COMMENTARY
A tragic hero's lonely endgame
By Tim Rutten
Bobby Fischer, who died a melancholy exile's death last week at age 64, was that most perplexing of human characters — a protean genius and a repellent man. He was to American chess what Ezra Pound was to American poetry.
Nearly four decades ago, in the summer of 1972, Fischer was something more — a participant in what then seemed to be the ultimate contest between American individualism and Soviet collectivism. When he went to Reykjavik, Iceland, to play Russian grandmaster Boris Spassky for the world championship, the 29-year-old Fischer was everything an American hero was supposed to be: the son of a hardworking single mother, a self-made grandmaster who had taught himself the game from the instructions that came with a chess set purchased in the candy store downstairs from his Brooklyn apartment.
Spassky was a quintessential representative of the vast Soviet chess establishment, which included institutes devoted to the study of the game and that treated its successful players as national heroes. He arrived in Iceland as the reigning world champion, accompanied by physical therapists, chefs, a tennis partner and dozens of coaches and grandmasters to help him analyze Fischer's every move.
The notoriously eccentric Fischer — whose antipathy toward the Soviets was storied — skipped the opening ceremony and had to be coaxed back into playing at all by a phone call from Henry Kissinger, who appealed to his patriotism. Fischer lost the first two games, then went on to crush Spassky in a match that ushered in a new global enthusiasm for chess.
It was a high-water mark for both Fischer and the illusion that sports could somehow become a nonviolent venue into which the competition between the world's political systems could be channeled. Shortly afterward, Palestinian terrorists kidnapped and killed Israeli athletes at the Munich Olympics, and that illusion was dead forever.

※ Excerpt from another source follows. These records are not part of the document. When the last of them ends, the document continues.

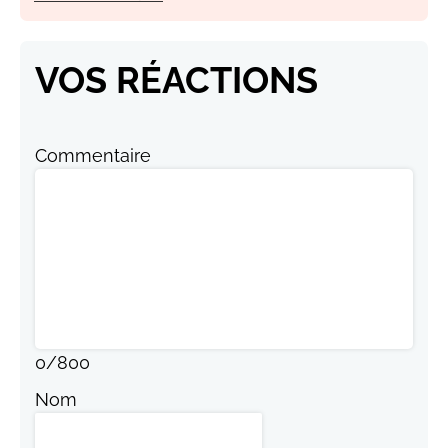
VOS RÉACTIONS
Commentaire
0
/
800
Nom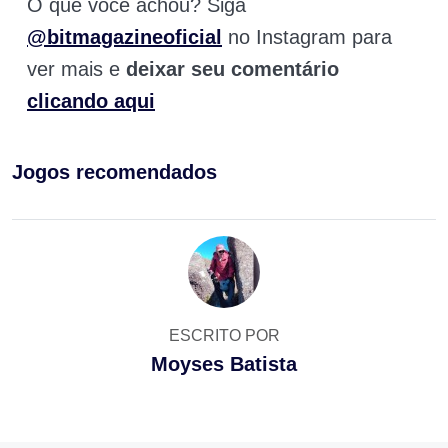
O que você achou? Siga
@bitmagazineoficial
no Instagram para
ver mais e
deixar seu comentário
clicando aqui
Jogos recomendados
ESCRITO POR
Moyses Batista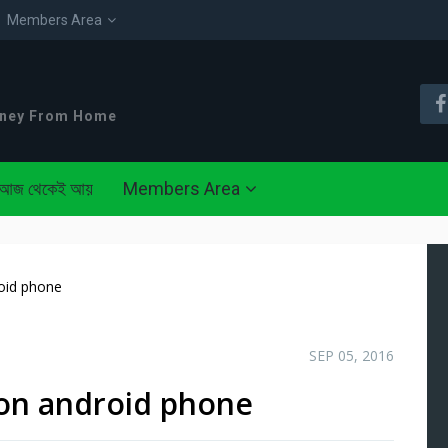
Members Area
oney From Home
আজ থেকেই আয়
Members Area
roid phone
SEP 05, 2016
s on android phone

Fischer gave up his title without ever defending it. Most of his remaining years were given over to crank religiosity and paranoid bigotry. Despite the fact that his mother and, probably, his biological father were Jews, Fischer became a Holocaust denier and an ever more virulent anti-Semite. He lived for many years in a series of increasingly shabby Pasadena, Calif., apartments and hotel rooms near his church's headquarters. In 1981, he was arrested there because he matched a bank robber's description and refused to give police his name.
In 1992, Fischer became a fugitive from U.S. justice when he violated the embargo against Serbia to play his only post-Reykjavik match — a shabby rematch with the has-been Spassky. On the run, he made more viciously anti-Semitic and anti-American radio broadcasts, ended up under arrest in Japan and finally was granted citizenship and refuge back in Iceland, where he died.
In his great meditation on genius, Yeats wrote: The intellect of man is forced to choose / Perfection of the life, or of the work.
Putting aside the question of whether the mad ever really act of their own accord, let's assume for one moment that Fischer chose perfection of his work, and let us consider him accordingly.
The British grandmaster Raymond Keene said Friday that Fischer "was the pride and sorrow of chess. It's tragic that such a great man descended into madness and anti-Semitism." Yet even within that unquestionable greatness, there is a strange, sad solitude.
Most great chess players have an encyclopedic knowledge of their sport's historic matches. Over the years, several of the accomplished players who worked with Fischer expressed surprise that he had a precise memory only of the matches he'd played himself. His 1969 book is considered one of the true classics in the vast literature of chess. Its title? "My 60 Memorable Games."
Fischer's contributions to chess theory are original and numerous. Oddly, though, those remarkable innovations almost all involve openings. Though he was a player so consumed with winning that his disdain for even a strategic draw was legendary, only a single endgame bears Fischer's name.
Although his sixth game against Spassky in 1972 has been compared to a Mozart symphony, many analysts believe that his greatest game was in 1956, when the then-13-year-old prodigy defeated Donald Byrne, a leading U.S. chess player, with a breathtakingly audacious queen sacrifice.
Fischer would go on to sacrifice nearly everything that makes life — however imperfect — worth living: family, friends, faith, country, a decent regard for other people and, finally, reason itself. Idiosyncrasy became eccentricity, and eccentricity became ordinary madness. In the end, as the darkness gathered, there was no one left around him willing or able to strike a consoling light.
When you willfully set the board like that, the outcome seems preordained. The 20th century's great anti-heroic bard, Samuel Beckett, wrote Bobby Fischer's epitaph:
"There is no endgame between a man and his fate."
Tim Rutten is a columnist with the Los Angeles Times.